Catalytic converters? Don't need 'em! There's no CO or unburnt fuel in the exhaust to catalyse because they run as lean as a vegan's dog!
CO2 emissions? Sure, but the stuff is getting flared off as waste at refineries anyway, and we're not going to stop making plastics and fertilisers any time soon, so may as well extract useful work from burning it!
We could have had incredibly clean cities everywhere by now, by simply keeping older cars on the road and adapting them to run on much cleaner safer fuel.
But there was a problem, an absolute bombshell of a problem. The fatal flaw that killed LPG as a road fuel.
It didn't sell new cars. It didn't sell anyone any debt.
So they came up with "scrappage schemes" where you'd get a couple of hundred quid for your old car, it would get destroyed, and then all you had to do was buy a nice new Cleaner Greener Diesel car instead, at some swingeing rate of interest (expect to pay well over twice the sticker price by the end of it - and no, you didn't get the Scrappage Scheme cash if you didn't take the finance package).

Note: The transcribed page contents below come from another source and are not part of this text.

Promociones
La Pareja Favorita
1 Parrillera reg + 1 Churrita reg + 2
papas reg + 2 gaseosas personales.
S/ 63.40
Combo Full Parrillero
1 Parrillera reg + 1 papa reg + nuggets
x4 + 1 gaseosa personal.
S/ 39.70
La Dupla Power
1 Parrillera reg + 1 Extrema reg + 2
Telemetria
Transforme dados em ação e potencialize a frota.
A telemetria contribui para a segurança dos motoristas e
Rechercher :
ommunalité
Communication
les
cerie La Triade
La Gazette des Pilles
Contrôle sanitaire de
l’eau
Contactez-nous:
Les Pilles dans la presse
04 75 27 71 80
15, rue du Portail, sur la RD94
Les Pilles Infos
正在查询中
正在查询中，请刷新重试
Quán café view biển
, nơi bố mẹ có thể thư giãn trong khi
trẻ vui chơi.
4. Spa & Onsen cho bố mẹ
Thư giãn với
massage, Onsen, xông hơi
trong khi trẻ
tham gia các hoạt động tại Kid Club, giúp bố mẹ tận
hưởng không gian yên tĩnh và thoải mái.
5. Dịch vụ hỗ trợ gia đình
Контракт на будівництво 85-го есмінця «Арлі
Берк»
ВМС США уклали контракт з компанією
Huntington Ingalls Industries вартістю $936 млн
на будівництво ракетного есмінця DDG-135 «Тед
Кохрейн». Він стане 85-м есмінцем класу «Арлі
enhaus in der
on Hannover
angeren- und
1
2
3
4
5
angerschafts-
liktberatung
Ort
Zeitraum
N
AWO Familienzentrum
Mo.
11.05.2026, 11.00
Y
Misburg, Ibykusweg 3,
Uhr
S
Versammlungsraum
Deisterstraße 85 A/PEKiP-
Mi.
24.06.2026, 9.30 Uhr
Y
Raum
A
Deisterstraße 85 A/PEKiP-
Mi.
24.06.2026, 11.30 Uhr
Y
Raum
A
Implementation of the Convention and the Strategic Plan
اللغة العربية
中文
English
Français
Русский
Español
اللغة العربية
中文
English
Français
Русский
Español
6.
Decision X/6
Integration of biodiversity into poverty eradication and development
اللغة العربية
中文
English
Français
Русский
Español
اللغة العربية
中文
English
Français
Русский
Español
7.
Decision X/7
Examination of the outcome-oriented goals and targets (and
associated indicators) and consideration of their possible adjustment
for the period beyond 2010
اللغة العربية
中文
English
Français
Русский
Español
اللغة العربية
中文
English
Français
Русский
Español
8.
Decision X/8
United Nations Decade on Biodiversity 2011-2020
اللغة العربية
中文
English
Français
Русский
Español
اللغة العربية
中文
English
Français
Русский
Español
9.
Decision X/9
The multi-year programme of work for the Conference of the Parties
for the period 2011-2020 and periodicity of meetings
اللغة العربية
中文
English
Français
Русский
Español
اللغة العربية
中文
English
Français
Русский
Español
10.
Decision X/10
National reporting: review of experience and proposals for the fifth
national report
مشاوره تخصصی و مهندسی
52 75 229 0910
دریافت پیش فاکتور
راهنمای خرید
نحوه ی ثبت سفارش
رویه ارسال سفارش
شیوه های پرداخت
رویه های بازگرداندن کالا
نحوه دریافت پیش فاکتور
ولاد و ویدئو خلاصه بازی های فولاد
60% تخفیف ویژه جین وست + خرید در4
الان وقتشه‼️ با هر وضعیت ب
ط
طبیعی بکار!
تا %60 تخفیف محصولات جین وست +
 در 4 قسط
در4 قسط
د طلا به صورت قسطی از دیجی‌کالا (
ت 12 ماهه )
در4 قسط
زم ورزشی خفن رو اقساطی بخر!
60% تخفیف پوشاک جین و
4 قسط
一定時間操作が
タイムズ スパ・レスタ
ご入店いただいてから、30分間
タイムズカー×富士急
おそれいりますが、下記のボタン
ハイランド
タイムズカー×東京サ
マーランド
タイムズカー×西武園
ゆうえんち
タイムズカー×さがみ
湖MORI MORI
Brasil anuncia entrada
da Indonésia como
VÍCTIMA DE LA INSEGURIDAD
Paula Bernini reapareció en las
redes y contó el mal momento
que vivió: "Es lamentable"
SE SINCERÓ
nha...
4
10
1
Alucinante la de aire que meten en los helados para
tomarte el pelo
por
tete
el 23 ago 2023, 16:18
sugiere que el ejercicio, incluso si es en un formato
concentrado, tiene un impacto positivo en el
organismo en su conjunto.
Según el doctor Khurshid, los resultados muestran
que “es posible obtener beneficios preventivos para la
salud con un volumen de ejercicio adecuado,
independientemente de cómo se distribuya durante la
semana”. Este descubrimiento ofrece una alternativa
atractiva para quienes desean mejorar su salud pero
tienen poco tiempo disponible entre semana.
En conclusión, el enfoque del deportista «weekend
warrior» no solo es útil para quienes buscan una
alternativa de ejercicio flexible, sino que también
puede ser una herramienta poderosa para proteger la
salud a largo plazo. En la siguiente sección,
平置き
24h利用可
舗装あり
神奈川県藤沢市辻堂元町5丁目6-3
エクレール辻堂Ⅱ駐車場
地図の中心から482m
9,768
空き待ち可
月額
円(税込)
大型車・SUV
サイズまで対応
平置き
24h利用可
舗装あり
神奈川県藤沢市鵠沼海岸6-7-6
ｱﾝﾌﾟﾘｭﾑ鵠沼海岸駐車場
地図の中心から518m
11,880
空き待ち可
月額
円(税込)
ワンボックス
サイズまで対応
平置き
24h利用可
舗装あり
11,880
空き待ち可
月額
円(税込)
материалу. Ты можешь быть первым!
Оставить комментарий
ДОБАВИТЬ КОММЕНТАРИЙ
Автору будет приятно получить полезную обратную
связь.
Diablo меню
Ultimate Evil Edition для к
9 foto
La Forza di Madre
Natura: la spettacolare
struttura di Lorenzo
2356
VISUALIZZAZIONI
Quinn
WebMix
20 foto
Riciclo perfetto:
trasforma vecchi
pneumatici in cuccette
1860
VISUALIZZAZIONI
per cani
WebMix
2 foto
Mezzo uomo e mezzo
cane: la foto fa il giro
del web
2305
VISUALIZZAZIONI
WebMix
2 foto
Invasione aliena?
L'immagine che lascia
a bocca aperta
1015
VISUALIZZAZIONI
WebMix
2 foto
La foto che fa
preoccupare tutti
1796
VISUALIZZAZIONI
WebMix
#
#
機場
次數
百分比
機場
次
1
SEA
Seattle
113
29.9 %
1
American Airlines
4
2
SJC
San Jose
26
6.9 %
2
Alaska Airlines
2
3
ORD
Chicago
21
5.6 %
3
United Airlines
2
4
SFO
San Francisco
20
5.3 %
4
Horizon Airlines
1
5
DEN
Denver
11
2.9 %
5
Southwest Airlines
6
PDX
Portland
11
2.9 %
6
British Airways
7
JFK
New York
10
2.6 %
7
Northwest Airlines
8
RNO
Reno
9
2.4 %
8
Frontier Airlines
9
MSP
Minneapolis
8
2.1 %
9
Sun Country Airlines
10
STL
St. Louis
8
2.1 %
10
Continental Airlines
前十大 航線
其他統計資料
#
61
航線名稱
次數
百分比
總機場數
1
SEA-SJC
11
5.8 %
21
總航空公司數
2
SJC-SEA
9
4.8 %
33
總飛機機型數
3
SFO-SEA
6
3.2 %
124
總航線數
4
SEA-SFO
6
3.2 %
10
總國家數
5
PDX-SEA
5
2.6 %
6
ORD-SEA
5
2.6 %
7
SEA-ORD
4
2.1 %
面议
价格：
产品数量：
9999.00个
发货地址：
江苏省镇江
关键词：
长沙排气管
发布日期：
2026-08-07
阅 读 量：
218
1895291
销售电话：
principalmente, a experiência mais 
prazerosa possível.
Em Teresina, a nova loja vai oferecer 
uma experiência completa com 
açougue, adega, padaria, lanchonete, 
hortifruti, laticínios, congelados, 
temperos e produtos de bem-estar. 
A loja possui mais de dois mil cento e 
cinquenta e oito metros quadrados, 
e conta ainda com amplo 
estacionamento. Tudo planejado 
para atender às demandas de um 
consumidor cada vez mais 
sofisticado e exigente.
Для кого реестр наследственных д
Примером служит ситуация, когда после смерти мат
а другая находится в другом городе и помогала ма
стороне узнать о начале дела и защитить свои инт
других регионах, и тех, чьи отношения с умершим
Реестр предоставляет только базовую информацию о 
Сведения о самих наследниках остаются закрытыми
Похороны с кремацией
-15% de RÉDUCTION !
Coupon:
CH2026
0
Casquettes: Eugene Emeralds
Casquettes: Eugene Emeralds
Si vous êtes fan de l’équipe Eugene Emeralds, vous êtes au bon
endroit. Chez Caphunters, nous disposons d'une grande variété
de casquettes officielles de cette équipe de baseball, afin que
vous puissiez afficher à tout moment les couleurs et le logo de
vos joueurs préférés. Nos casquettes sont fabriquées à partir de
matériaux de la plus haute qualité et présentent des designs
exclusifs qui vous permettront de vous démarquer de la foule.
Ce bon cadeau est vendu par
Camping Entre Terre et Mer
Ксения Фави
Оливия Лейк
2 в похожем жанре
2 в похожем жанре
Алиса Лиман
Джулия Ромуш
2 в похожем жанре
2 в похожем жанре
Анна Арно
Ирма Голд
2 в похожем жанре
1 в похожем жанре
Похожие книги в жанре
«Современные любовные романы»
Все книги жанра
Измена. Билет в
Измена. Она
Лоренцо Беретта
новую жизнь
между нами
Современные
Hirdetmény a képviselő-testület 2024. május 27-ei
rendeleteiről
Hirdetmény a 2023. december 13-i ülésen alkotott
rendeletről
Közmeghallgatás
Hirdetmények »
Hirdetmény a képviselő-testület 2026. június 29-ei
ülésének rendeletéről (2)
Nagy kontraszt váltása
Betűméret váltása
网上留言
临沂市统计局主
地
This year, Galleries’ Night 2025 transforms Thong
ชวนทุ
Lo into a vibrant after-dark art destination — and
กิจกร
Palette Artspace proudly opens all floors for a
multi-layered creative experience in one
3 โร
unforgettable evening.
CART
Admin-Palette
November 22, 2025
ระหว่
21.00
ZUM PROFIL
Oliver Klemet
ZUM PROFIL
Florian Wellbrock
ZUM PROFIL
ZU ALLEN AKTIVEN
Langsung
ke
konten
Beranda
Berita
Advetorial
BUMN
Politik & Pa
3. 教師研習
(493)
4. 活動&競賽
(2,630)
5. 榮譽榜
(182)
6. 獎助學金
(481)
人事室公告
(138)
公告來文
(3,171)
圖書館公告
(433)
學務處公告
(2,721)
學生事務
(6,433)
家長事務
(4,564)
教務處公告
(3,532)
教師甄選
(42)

And you see how well that worked out.
LPG had the same problem as electric cars. In the early years there was no infrastructure and so if you buy one you're an early adopter and you can't actually go anywhere. It took a while to get that infrastructure and now electric cars are useful for most trips. You can use LPG cars to go for most trips in the US even today. However, you better plan ahead because finding a place of fuel is going to require some effort. I had a few LNG stations near me, but they seem to have all been torn out, meaning that never made it.
Gas cars faced the same thing when they first came out but by the time they became used for longer trips there was gas everywhere and in the meantime there was gas at least where you bought the car and so it was good enough for the short trips that bought it for.